## Work request
Below are records with pictures in them. Transcribe everything from the line containing "# Python-Begins" down to the line containing "## Installing", exactly, and leave the pictures behind.

## Information supplied
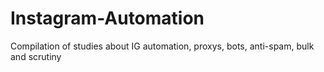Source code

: # Instagram-Automation
Compilation of studies about IG automation, proxys, bots, anti-spam, bulk and scrutiny
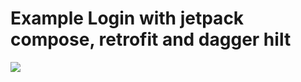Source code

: # Example Login with jetpack compose, retrofit and dagger hilt

![](https://miro.medium.com/v2/resize:fit:640/format:webp/1*DiuL6RSGVIdsc1v91BiCMw.png)

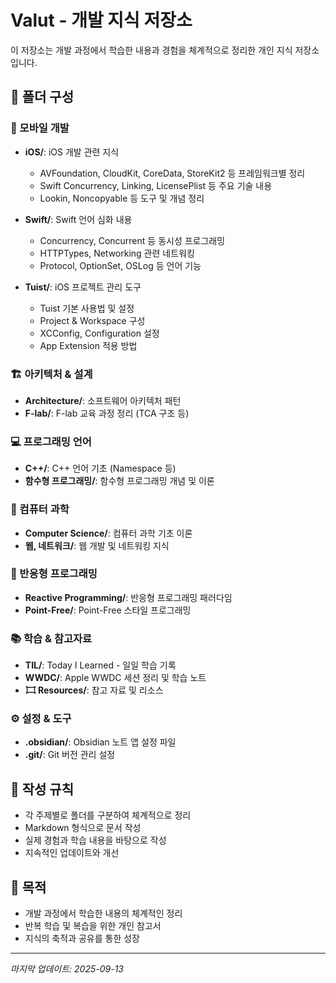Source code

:# Valut - 개발 지식 저장소

이 저장소는 개발 과정에서 학습한 내용과 경험을 체계적으로 정리한 개인 지식 저장소입니다.

## 📁 폴더 구성

### 📱 모바일 개발
- **iOS/**: iOS 개발 관련 지식
  - AVFoundation, CloudKit, CoreData, StoreKit2 등 프레임워크별 정리
  - Swift Concurrency, Linking, LicensePlist 등 주요 기술 내용
  - Lookin, Noncopyable 등 도구 및 개념 정리

- **Swift/**: Swift 언어 심화 내용
  - Concurrency, Concurrent 등 동시성 프로그래밍
  - HTTPTypes, Networking 관련 네트워킹
  - Protocol, OptionSet, OSLog 등 언어 기능

- **Tuist/**: iOS 프로젝트 관리 도구
  - Tuist 기본 사용법 및 설정
  - Project & Workspace 구성
  - XCConfig, Configuration 설정
  - App Extension 적용 방법

### 🏗️ 아키텍처 & 설계
- **Architecture/**: 소프트웨어 아키텍처 패턴
- **F-lab/**: F-lab 교육 과정 정리 (TCA 구조 등)

### 💻 프로그래밍 언어
- **C++/**: C++ 언어 기초 (Namespace 등)
- **함수형 프로그래밍/**: 함수형 프로그래밍 개념 및 이론

### 🧮 컴퓨터 과학
- **Computer Science/**: 컴퓨터 과학 기초 이론
- **웹, 네트워크/**: 웹 개발 및 네트워킹 지식

### 🔄 반응형 프로그래밍
- **Reactive Programming/**: 반응형 프로그래밍 패러다임
- **Point-Free/**: Point-Free 스타일 프로그래밍

### 📚 학습 & 참고자료
- **TIL/**: Today I Learned - 일일 학습 기록
- **WWDC/**: Apple WWDC 세션 정리 및 학습 노트
- **𐂮 Resources/**: 참고 자료 및 리소스

### ⚙️ 설정 & 도구
- **.obsidian/**: Obsidian 노트 앱 설정 파일
- **.git/**: Git 버전 관리 설정

## 📝 작성 규칙

- 각 주제별로 폴더를 구분하여 체계적으로 정리
- Markdown 형식으로 문서 작성
- 실제 경험과 학습 내용을 바탕으로 작성
- 지속적인 업데이트와 개선

## 🎯 목적

- 개발 과정에서 학습한 내용의 체계적인 정리
- 반복 학습 및 복습을 위한 개인 참고서
- 지식의 축적과 공유를 통한 성장

---
*마지막 업데이트: 2025-09-13*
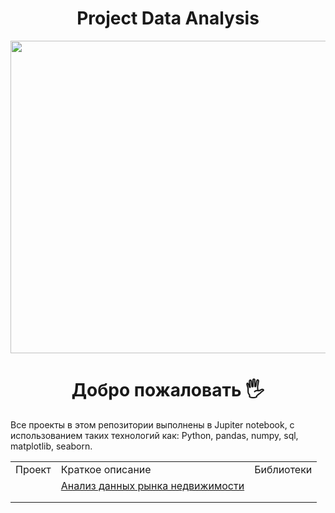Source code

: <div id="header" align="center">
  
  # Project Data Analysis
  
  <img src="https://www.publicdomainpictures.net/pictures/270000/velka/data-information-analysis-big-d.jpg" width="700" height="500"/>
</div>

<div  align="center">
  
# Добро пожаловать :raised_hand_with_fingers_splayed: 
  
</div>

Все проекты в этом репозитории выполнены в Jupiter notebook, с использованием таких технологий как: Python, pandas, numpy, sql, matplotlib, seaborn.


<table>
    <tr>
        <td>Проект</td>
        <td>Краткое описание</td>
        <td>Библиотеки</td>
    </tr> 
    <tr>
        <td></td>
        <td><a href="https://github.com/RItechh/project_data_analysis/tree/main/analysis_real_estate">Анализ данных рынка недвижимости</a></td>
        <td></td>
    </tr>
    <tr>
        <td></td>
        <td></td>
        <td></td>
    </tr>
    <tr>
        <td></td>
        <td></td>
        <td></td>
    </tr>
</table>
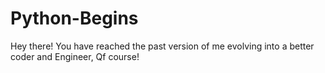 # Python-Begins
Hey there!
You have reached the past version of me evolving into a better coder and Engineer, 
Qf course!
 
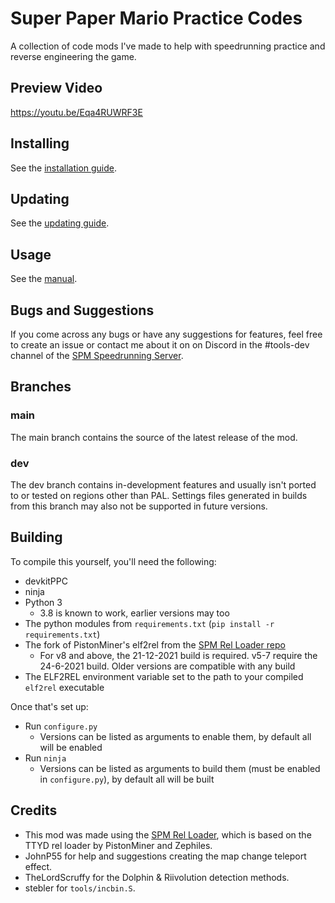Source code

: # Super Paper Mario Practice Codes
A collection of code mods I've made to help with speedrunning practice and reverse engineering the game.

## Preview Video
https://youtu.be/Eqa4RUWRF3E

## Installing
See the [installation guide](https://github.com/SeekyCt/spm-practice-codes/blob/main/INSTALLING.md).

## Updating
See the [updating guide](https://github.com/SeekyCt/spm-practice-codes/blob/main/UPDATING.md).

## Usage
See the [manual](https://github.com/SeekyCt/spm-practice-codes/blob/main/MANUAL.md).

## Bugs and Suggestions
If you come across any bugs or have any suggestions for features, feel free to create an issue or contact me about it on on Discord in the #tools-dev channel of the [SPM Speedrunning Server](https://discord.gg/dbd733H).

## Branches
### main
The main branch contains the source of the latest release of the mod.
### dev
The dev branch contains in-development features and usually isn't ported to or tested on regions other than PAL. Settings files generated in builds from this branch may also not be supported in future versions.

## Building
To compile this yourself, you'll need the following:
* devkitPPC
* ninja
* Python 3
    - 3.8 is known to work, earlier versions may too
* The python modules from `requirements.txt` (`pip install -r requirements.txt`)
* The fork of PistonMiner's elf2rel from the [SPM Rel Loader repo](https://github.com/SeekyCt/spm-rel-loader/releases/)
    * For v8 and above, the 21-12-2021 build is required. v5-7 require the 24-6-2021 build. Older versions are compatible with any build
* The ELF2REL environment variable set to the path to your compiled `elf2rel` executable

Once that's set up:
* Run `configure.py`
    * Versions can be listed as arguments to enable them, by default all will be enabled
* Run `ninja`
    * Versions can be listed as arguments to build them (must be enabled in `configure.py`), by default all will be built

## Credits
* This mod was made using the [SPM Rel Loader](https://github.com/SeekyCt/spm-rel-loader), which is based on the TTYD rel loader by PistonMiner and Zephiles.
* JohnP55 for help and suggestions creating the map change teleport effect.
* TheLordScruffy for the Dolphin & Riivolution detection methods.
* stebler for `tools/incbin.S`.
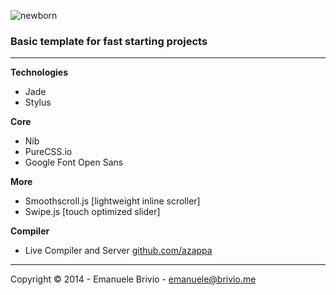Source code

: ![newborn](https://s3-us-west-2.amazonaws.com/droplr.storage/files/acc_8053/uw0O?AWSAccessKeyId=AKIAJSVQN3Z4K7MT5U2A&Expires=1391643490&Signature=ifLeqaNq6ednAJOc3TCyThNZtB4%3D&response-content-disposition=inline%3B%20filename%3Dnewborn-logo.png%3B)

### Basic template for fast starting projects ###

---

**Technologies**
- Jade
- Stylus

**Core**
- Nib
- PureCSS.io
- Google Font Open Sans

**More**
- Smoothscroll.js [lightweight inline scroller]
- Swipe.js [touch optimized slider]

**Compiler**
- Live Compiler and Server [github.com/azappa](https://github.com/azappa/)

---

Copyright © 2014 - Emanuele Brivio - [emanuele@brivio.me](mailto:emanuele@brivio.me)
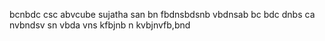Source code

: bcnbdc
csc abvcube
sujatha
san bn
fbdnsbdsnb
vbdnsab
bc bdc dnbs ca
nvbndsv sn
vbda vns
kfbjnb n
kvbjnvfb,bnd
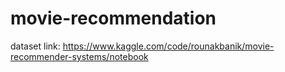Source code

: # movie-recommendation
dataset link: https://www.kaggle.com/code/rounakbanik/movie-recommender-systems/notebook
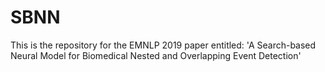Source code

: # SBNN
This is the repository for the EMNLP 2019 paper entitled: 'A Search-based Neural Model for Biomedical Nested and Overlapping Event Detection'
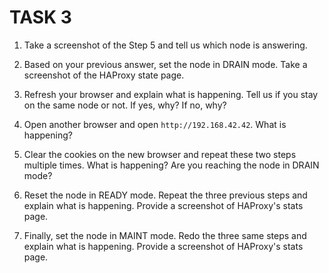 # TASK 3

1. Take a screenshot of the Step 5 and tell us which node is answering.

   

2. Based on your previous answer, set the node in DRAIN mode. Take a screenshot of the HAProxy state page.

3. Refresh your browser and explain what is happening. Tell us if you stay on the same node or not. If yes, why? If no, why?

4. Open another browser and open `http://192.168.42.42`. What is happening?

5. Clear the cookies on the new browser and repeat these two steps multiple times. What is happening? Are you reaching the node in DRAIN mode?

6. Reset the node in READY mode. Repeat the three previous steps and explain what is happening. Provide a screenshot of HAProxy's stats page.

7. Finally, set the node in MAINT mode. Redo the three same steps and explain what is happening. Provide a screenshot of HAProxy's stats page.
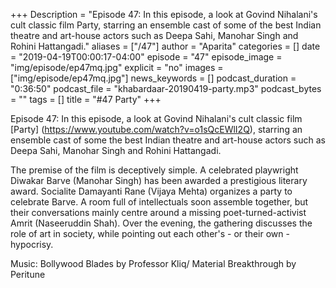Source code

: +++
Description = "Episode 47: In this episode, a look at Govind Nihalani's cult classic film Party, starring an ensemble cast of some of the best Indian theatre and art-house actors such as Deepa Sahi, Manohar Singh and Rohini Hattangadi."
aliases = ["/47"]
author = "Aparita"
categories = []
date = "2019-04-19T00:00:17-04:00"
episode = "47"
episode_image = "img/episode/ep47mq.jpg"
explicit = "no"
images = ["img/episode/ep47mq.jpg"]
news_keywords = []
podcast_duration = "0:36:50"
podcast_file = "khabardaar-20190419-party.mp3"
podcast_bytes = ""
tags = []
title = "#47 Party"
+++

Episode 47: In this episode, a look at Govind Nihalani's cult classic film [Party] (https://www.youtube.com/watch?v=o1sQcEWlI2Q), starring an ensemble cast of some the best Indian theatre and art-house actors such as Deepa Sahi, Manohar Singh and Rohini Hattangadi.

The premise of the film is deceptively simple. A celebrated playwright Diwakar Barve (Manohar Singh) has been awarded a prestigious literary award. Socialite Damayanti Rane (Vijaya Mehta) organizes a party to celebrate Barve. A room full of intellectuals soon assemble together, but their conversations mainly centre around a missing poet-turned-activist Amrit (Naseeruddin Shah). Over the evening, the gathering discusses the role of art in society, while pointing out each other's - or their own - hypocrisy.

Music: Bollywood Blades by Professor Kliq/ Material Breakthrough by Peritune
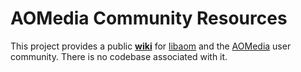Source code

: # AOMedia Community Resources

This project provides a public **[wiki]** for [libaom] and the [AOMedia] user community. There is no codebase associated with it.

[wiki]: https://github.com/AOMediaCodec/community/wiki
[libaom]: https://aomedia.googlesource.com/aom/
[AOMedia]: https://aomedia.org/
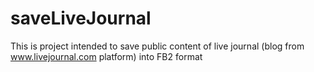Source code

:# saveLiveJournal
This is project intended to save public content of live journal (blog from www.livejournal.com platform) into FB2 format
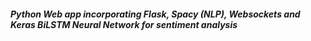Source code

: <h5> Python Web app incorporating Flask, Spacy (NLP), Websockets and Keras BiLSTM Neural Network for sentiment analysis
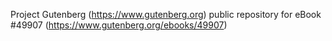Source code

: Project Gutenberg (https://www.gutenberg.org) public repository for eBook #49907 (https://www.gutenberg.org/ebooks/49907)
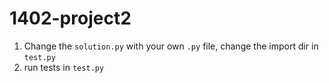 # 1402-project2

1. Change the `solution.py` with your own `.py` file, change the import dir in `test.py`
2. run tests in `test.py`
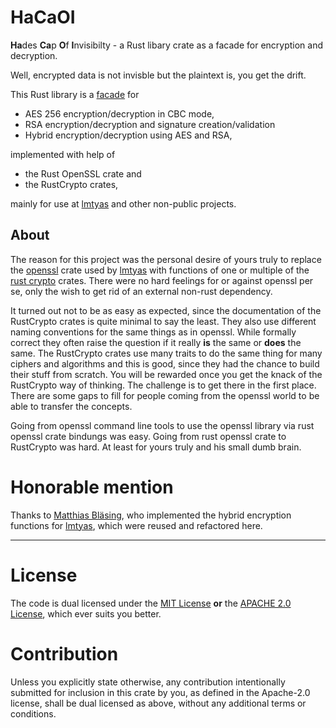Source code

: # HaCaOI

**Ha**des **Ca**p **O**f **I**nvisibilty - a Rust libary crate as a facade for encryption and decryption.

Well, encrypted data is not invisble but the plaintext is, you get the drift.

This Rust library is a [facade](https://en.wikipedia.org/wiki/Facade_pattern) for
- AES 256 encryption/decryption in CBC mode,
- RSA encryption/decryption and signature creation/validation
- Hybrid encryption/decryption using AES and RSA,

implemented with help of
- the Rust OpenSSL crate and
- the RustCrypto crates,

mainly for use at [lmtyas](https://github.com/hardcodes/lmtyas) and other non-public projects.


## About

The reason for this project was the personal desire of yours truly to replace the [openssl](https://github.com/sfackler/rust-openssl) crate used by [lmtyas](https://github.com/hardcodes/lmtyas) with functions of one or multiple of the [rust crypto](https://github.com/rustcrypto) crates.
There were no hard feelings for or against openssl per se, only the wish to get rid of an external non-rust dependency.

It turned out not to be as easy as expected, since the documentation of the RustCrypto crates is quite minimal to say the least. They also use different naming conventions for the same things as in openssl. While formally correct they often raise the question if it really **is** the same or **does** the same. The RustCrypto crates use many traits to do the same thing for many ciphers and algorithms and this is good, since they had the chance to build their stuff from scratch. You will be rewarded once you get the knack of the RustCrypto way of thinking. The challenge is to get there in the first place. There are some gaps to fill for people coming from the openssl world to be able to transfer the concepts.

Going from openssl command line tools to use the openssl library via rust openssl crate bindungs was easy. Going from rust openssl crate to RustCrypto was hard. At least for yours truly and his small dumb brain.


# Honorable mention

Thanks to [Matthias Bläsing](https://github.com/matthiasblaesing), who implemented the hybrid encryption functions for [lmtyas](https://github.com/hardcodes/lmtyas), which were reused and refactored here.

------

# License

The code is dual licensed under the [MIT License](./LICENSE-MIT) **or** the [APACHE 2.0 License](http://www.apache.org/licenses/LICENSE-2.0), which ever suits you better.

# Contribution

Unless you explicitly state otherwise, any contribution intentionally submitted for inclusion in this crate by you, as defined in the Apache-2.0 license, shall be dual licensed as above, without any additional terms or conditions.
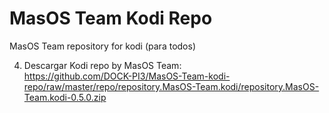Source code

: MasOS Team Kodi Repo
=========================

MasOS Team repository for kodi (para todos)

4. Descargar Kodi repo by MasOS Team:<br>
  https://github.com/DOCK-PI3/MasOS-Team-kodi-repo/raw/master/repo/repository.MasOS-Team.kodi/repository.MasOS-Team.kodi-0.5.0.zip
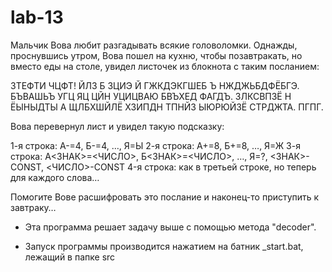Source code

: # lab-13
Мальчик Вова любит разгадывать всякие головоломки. Однажды, проснувшись утром, Вова пошел на кухню, чтобы позавтракать, но вместо еды на столе, увидел листочек из блокнота с таким посланием:

ЗТЕФТИ ЧЦФТ!
ЙЛЗ Б ЗЦИЭ Й ГЖКДЭКГШЕБ Ъ НЖДЖЬБДФЁБГЭ.
БЪВАШЬЪ УГЦ ЯЦ ЦЙН УЦИЦВАЮ БВЪХЕД ФАГДЪ.
ЗЛКСВПЗЁ Н ЁЫНЫДТЫ А ЩЛБХШЙЛЁ ХЗИПДН ТПНЙЗ ЫЮРЮЙЗЁ СТРДЖТА. ПГПГ.

Вова перевернул лист и увидел такую подсказку:

1-я строка: А-=4, Б-=4, …, Я=Ы
2-я строка: А+=8, Б+=8, …, Я=Ж
3-я строка: А<ЗНАК>=<ЧИСЛО>, Б<ЗНАК>=<ЧИСЛО>, …, Я=?, <ЗНАК>-CONST, <ЧИСЛО>-CONST
4-я строка: как в третьей строке, но теперь для каждого слова…

Помогите Вове расшифровать это послание и наконец-то приступить к завтраку…

- Эта программа решает задачу выше с помощью метода "decoder".

- Запуск программы производится нажатием на батник _start.bat, лежащий в папке src
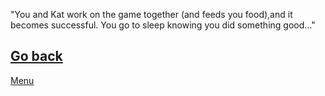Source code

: "You and Kat work on the game together (and
feeds you food),and it becomes successful.
You go to sleep knowing you did something
good..."

[Go back](beginning.md)
---
[Menu](../cyoa-project)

## Answer to the problem
 # Python-Begins
Hey there!
You have reached the past version of me evolving into a better coder and Engineer, 
Qf course!
 
Source code

: # Super Paper Mario Practice Codes
A collection of code mods I've made to help with speedrunning practice and reverse engineering the game.

## Preview Video
https://youtu.be/Eqa4RUWRF3E

## Installing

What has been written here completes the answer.